Krill has long been referred to as one of the most plentiful biomasses in the world. It’s one of the key arguments in what makes krill a sustainable ingredient for aquafeeds, human nutrition products, and beyond. But what does the data say?
New science confirms big surplus of krill and a precautionary krill fishery in Antarctica
That’s exactly what the Norwegian Institute of Marine Research (IMR) aimed to uncover, way back in 2011. They wanted to go beyond assumption and rather, closely monitor the krill population over time to find out whether the biomass was truly as plentiful as speculated to be.
Now, more than 10 years later, the IMR has published a decade’s worth of data and made one strong conclusion as a result: the krill biomass is doing just fine. Ten years of monitoring data confirms big surplus of krill and a precautionary krill fishery in Antarctica. IMR’s extensive trawling and acoustic data, gathered from a 60,000 square kilometer area in Antarctic waters (area 48.2), reveals that this area is home to consistently high densities of krill, year-on-year. In 2000, the krill biomass was estimated to be around 60 million metric tons. In 2019, IMR scientists put that estimate at 63 million metric tons – a change that indicates that this species has not experienced any significant decline due to fishery activities.
In a world growing increasingly committed to sustainability, this is a solid position to be in. Our business at Aker BioMarine is built on this precious marine resource, and we are viscerally aware that with that comes great responsibility to protect it. Luckily, we are not alone in this sentiment.
Sustainability stems from a well-managed fishery
If we take a step back and reflect on how we got here – to have maintained a stable supply of krill and to be experiencing growth in our own production (up 9% year-on-year in Q2 2023) – then we must look at the bigger picture. We need to look at how this resource has been managed, not only by fisheries like ours, but by independent bodies as well.
The krill fishery is overseen by an organization called the Commission of Antarctic Marine Living Resources (CCAMLR). This is the body that determines the catch levels each year. They take a precautionary approach to krill, restricting harvesting to one area in the Antarctic; area 48 and also limiting fishing quota to just 1% of the biomass in that area.

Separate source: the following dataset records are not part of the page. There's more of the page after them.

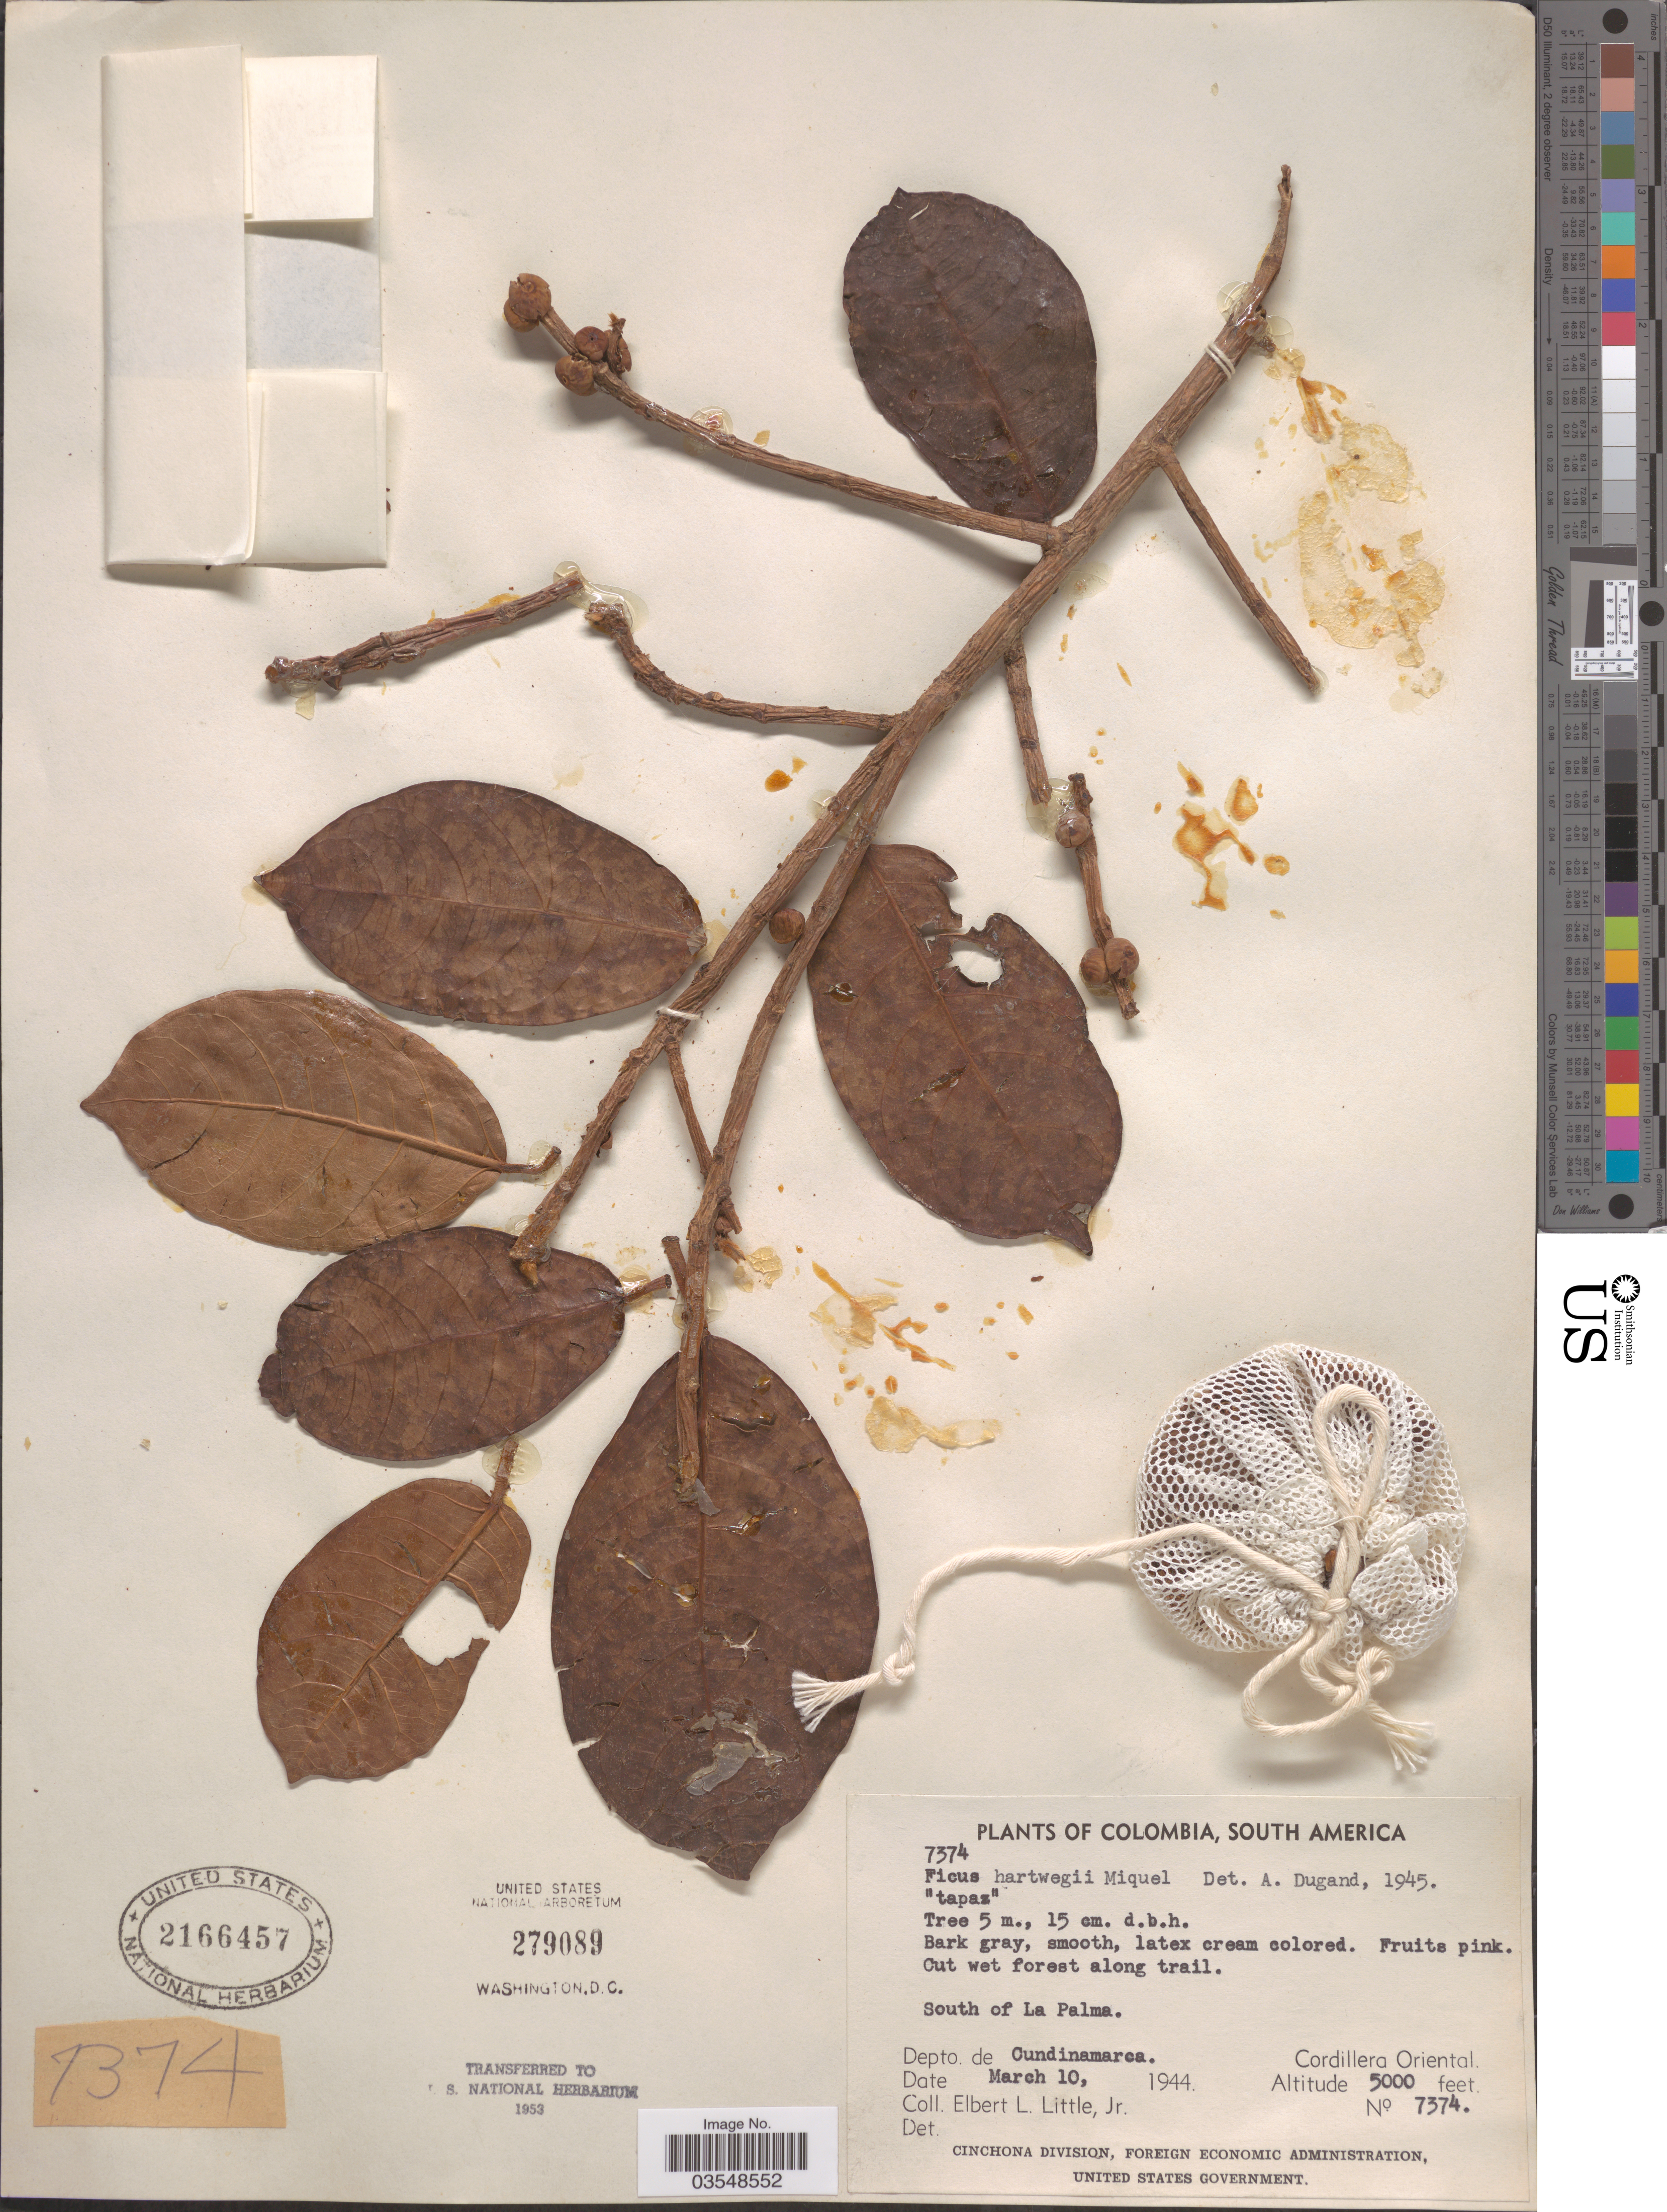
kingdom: Plantae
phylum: Tracheophyta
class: Magnoliopsida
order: Rosales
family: Moraceae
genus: Ficus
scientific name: Ficus hartwegii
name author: (Miq.) Miq.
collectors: E. L. Little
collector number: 7374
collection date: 1944-03-10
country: Colombia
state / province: Cundinamarca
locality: South of La Palma. Depto. de Cundinamarca. Cordillera Oriental.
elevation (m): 1524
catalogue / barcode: US 2166457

It’s a drop in the bucket for this bountiful species, but it still yields a rather large supply of krill for commercial use each year, while leaving vast amounts in the ocean to both propagate the species and feed the local marine predators.
The Antarctic krill fishery is considered to be one of the most sustainable reduction fisheries today due to the precautionary harvesting limits and management. In 2022, a science paper, published in Fisheries Management and Ecology, concluded that the Antarctic krill fishery is the cleanest fishery in the world in terms of it’s extremely low bycatch rate.
As krill is the key species in the Antarctic ecosystem, regular monitoring is important, which is why we will continue to support up-to-date biomass estimations every year. It is in our industry's best interest to ensure that krill is well managed, says Pål Skogrand, VP Policy and Impact, Aker BioMarine.
A fully owned supply chain supports a steady and stable supply of krill
Monitoring and management is one part of the sustainability equation, but at Aker BioMarine, we also see the supply chain as another important aspect to ensuring a stable supply of krill. While the fish oil value chain in general is quite fragmented, with different owners and operators increasing the margins at each step, Aker BioMarine’s krill value chain is quite simple. We own it.
We believe that by maintaining control and transparency of the full value chain, from harvesting to production to final product, we can ensure a solid supply for our customers. This means that we take responsibility at each step, with the shared ambition across the value chain to secure continuity of supply.
It’s a point of pride for us that we are operating within one of the most sustainable fisheries in the world, now clearly proven thanks to IMR’s long-term dedication to monitoring the krill biomass. And as part of this pride, we believe that a sustainable approach to the value chain is only possible through our own control, oversight and by ensuring transparency throughout.
Fisheries must take responsibility for sustainability and supply
At Aker BioMarine, we remind ourselves every day that maintaining these levels won’t happen on its own. It takes the oversight of the CCALMR to hold fisheries accountable for their catch. It takes marine certification bodies, like the Marine Stewardship Council (MSC), to measure and rate how well the fisheries are maintaining their commitments and meeting their targets. And it takes actors like us, companies that aim to lead by example and take responsibility for their impact on the local environment.
A stable supply of krill is key to our customers, and at Aker BioMarine, we aim to ensure that krill continues to be the ingredient that can fill the nutritional gap for both humans and animals alike.